Collected data:
----

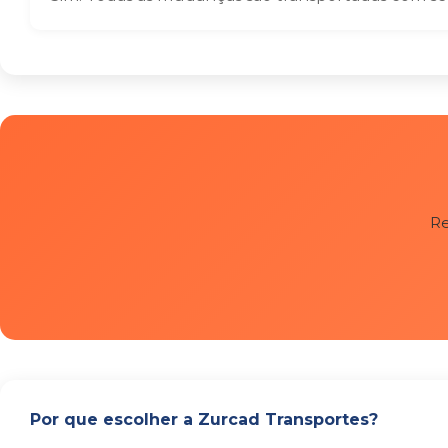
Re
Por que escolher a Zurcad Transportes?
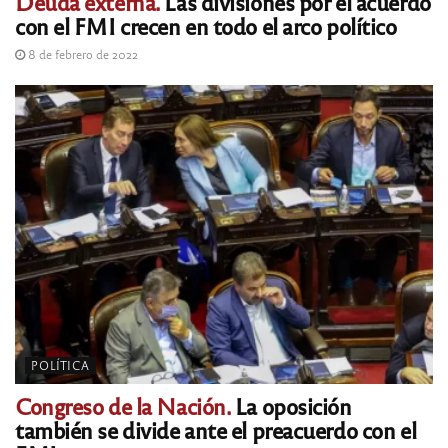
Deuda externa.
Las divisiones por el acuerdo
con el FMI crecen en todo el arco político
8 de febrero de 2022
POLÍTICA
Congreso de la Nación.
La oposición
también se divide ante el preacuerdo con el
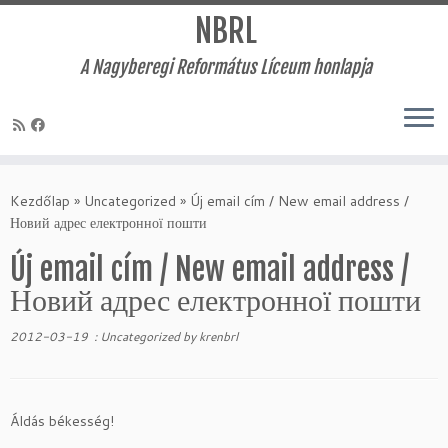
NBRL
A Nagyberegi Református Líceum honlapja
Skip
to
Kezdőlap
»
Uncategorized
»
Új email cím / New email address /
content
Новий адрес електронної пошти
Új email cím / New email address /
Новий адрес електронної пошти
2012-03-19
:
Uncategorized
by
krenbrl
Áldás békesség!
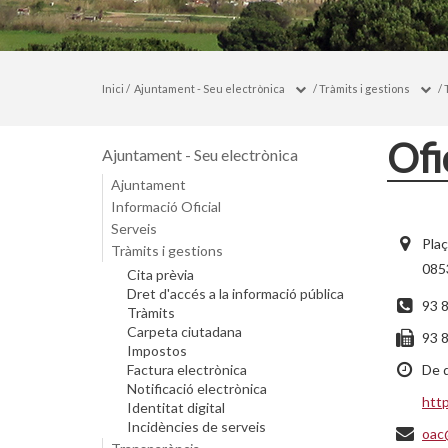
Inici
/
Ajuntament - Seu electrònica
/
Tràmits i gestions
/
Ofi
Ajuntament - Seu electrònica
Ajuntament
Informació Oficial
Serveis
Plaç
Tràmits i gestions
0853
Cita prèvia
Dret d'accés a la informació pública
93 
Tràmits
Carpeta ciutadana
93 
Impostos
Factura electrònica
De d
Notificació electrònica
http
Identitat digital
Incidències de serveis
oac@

----

Written task ->
Restate the entries above word for word, keeping pictures out of the copy.

Response to this task ->
Re
Por que escolher a Zurcad Transportes?
Deuda externa.
Las divisiones por el acuerdo
con el FMI crecen en todo el arco político
8 de febrero de 2022
POLÍTICA
Congreso de la Nación.
La oposición
también se divide ante el preacuerdo con el
NBRL
A Nagyberegi Református Líceum honlapja
Skip
to
Kezdőlap
»
Uncategorized
»
Új email cím / New email address /
content
Новий адрес електронної пошти
Új email cím / New email address /
Новий адрес електронної пошти
2012-03-19
:
Uncategorized
by
krenbrl
Áldás békesség!
Inici
/
Ajuntament - Seu electrònica
/
Tràmits i gestions
/
Ofi
Ajuntament - Seu electrònica
Ajuntament
Informació Oficial
Serveis
Plaç
Tràmits i gestions
0853
Cita prèvia
Dret d'accés a la informació pública
93 
Tràmits
Carpeta ciutadana
93 
Impostos
Factura electrònica
De d
Notificació electrònica
http
Identitat digital
Incidències de serveis
oac@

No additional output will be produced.